Reproduce every entry below verbatim, line for line, without changing anything.

-------- STORED RECORDS

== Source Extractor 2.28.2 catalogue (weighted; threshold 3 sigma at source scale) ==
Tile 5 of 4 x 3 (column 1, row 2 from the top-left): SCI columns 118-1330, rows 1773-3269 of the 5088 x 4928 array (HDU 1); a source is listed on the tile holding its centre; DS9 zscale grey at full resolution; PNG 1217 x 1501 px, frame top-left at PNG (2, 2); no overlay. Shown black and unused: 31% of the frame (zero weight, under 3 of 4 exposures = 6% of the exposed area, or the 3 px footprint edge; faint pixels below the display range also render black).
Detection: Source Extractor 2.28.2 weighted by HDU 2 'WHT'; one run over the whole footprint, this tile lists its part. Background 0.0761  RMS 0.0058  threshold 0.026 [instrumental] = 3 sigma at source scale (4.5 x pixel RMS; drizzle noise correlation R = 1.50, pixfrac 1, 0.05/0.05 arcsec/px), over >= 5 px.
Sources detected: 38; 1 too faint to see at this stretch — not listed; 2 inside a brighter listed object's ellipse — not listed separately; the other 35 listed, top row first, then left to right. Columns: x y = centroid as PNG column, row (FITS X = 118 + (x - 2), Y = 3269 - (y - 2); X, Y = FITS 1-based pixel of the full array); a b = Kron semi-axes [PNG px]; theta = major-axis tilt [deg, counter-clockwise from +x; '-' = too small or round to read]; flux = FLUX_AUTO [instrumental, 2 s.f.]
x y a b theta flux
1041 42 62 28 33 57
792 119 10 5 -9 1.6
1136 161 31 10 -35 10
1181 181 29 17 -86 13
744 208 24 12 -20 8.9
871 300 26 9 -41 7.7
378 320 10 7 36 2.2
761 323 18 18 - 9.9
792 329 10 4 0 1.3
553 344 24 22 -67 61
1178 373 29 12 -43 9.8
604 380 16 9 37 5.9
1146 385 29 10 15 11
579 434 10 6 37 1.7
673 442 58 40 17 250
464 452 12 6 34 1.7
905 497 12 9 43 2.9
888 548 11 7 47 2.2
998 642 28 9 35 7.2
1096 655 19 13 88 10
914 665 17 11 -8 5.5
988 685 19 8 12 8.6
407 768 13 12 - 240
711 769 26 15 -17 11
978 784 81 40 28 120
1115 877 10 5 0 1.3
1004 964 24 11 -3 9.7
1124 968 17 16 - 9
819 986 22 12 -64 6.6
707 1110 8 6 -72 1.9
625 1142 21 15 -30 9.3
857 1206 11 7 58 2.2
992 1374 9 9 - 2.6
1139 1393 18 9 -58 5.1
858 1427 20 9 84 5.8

----------------

◆ SOLUTION FOR THIS EXERCISE
== Source Extractor 2.28.2 catalogue (weighted; threshold 3 sigma at source scale) ==
Tile 5 of 4 x 3 (column 1, row 2 from the top-left): SCI columns 118-1330, rows 1773-3269 of the 5088 x 4928 array (HDU 1); a source is listed on the tile holding its centre; DS9 zscale grey at full resolution; PNG 1217 x 1501 px, frame top-left at PNG (2, 2); no overlay. Shown black and unused: 31% of the frame (zero weight, under 3 of 4 exposures = 6% of the exposed area, or the 3 px footprint edge; faint pixels below the display range also render black).
Detection: Source Extractor 2.28.2 weighted by HDU 2 'WHT'; one run over the whole footprint, this tile lists its part. Background 0.0761  RMS 0.0058  threshold 0.026 [instrumental] = 3 sigma at source scale (4.5 x pixel RMS; drizzle noise correlation R = 1.50, pixfrac 1, 0.05/0.05 arcsec/px), over >= 5 px.
Sources detected: 38; 1 too faint to see at this stretch — not listed; 2 inside a brighter listed object's ellipse — not listed separately; the other 35 listed, top row first, then left to right. Columns: x y = centroid as PNG column, row (FITS X = 118 + (x - 2), Y = 3269 - (y - 2); X, Y = FITS 1-based pixel of the full array); a b = Kron semi-axes [PNG px]; theta = major-axis tilt [deg, counter-clockwise from +x; '-' = too small or round to read]; flux = FLUX_AUTO [instrumental, 2 s.f.]
x y a b theta flux
1041 42 62 28 33 57
792 119 10 5 -9 1.6
1136 161 31 10 -35 10
1181 181 29 17 -86 13
744 208 24 12 -20 8.9
871 300 26 9 -41 7.7
378 320 10 7 36 2.2
761 323 18 18 - 9.9
792 329 10 4 0 1.3
553 344 24 22 -67 61
1178 373 29 12 -43 9.8
604 380 16 9 37 5.9
1146 385 29 10 15 11
579 434 10 6 37 1.7
673 442 58 40 17 250
464 452 12 6 34 1.7
905 497 12 9 43 2.9
888 548 11 7 47 2.2
998 642 28 9 35 7.2
1096 655 19 13 88 10
914 665 17 11 -8 5.5
988 685 19 8 12 8.6
407 768 13 12 - 240
711 769 26 15 -17 11
978 784 81 40 28 120
1115 877 10 5 0 1.3
1004 964 24 11 -3 9.7
1124 968 17 16 - 9
819 986 22 12 -64 6.6
707 1110 8 6 -72 1.9
625 1142 21 15 -30 9.3
857 1206 11 7 58 2.2
992 1374 9 9 - 2.6
1139 1393 18 9 -58 5.1
858 1427 20 9 84 5.8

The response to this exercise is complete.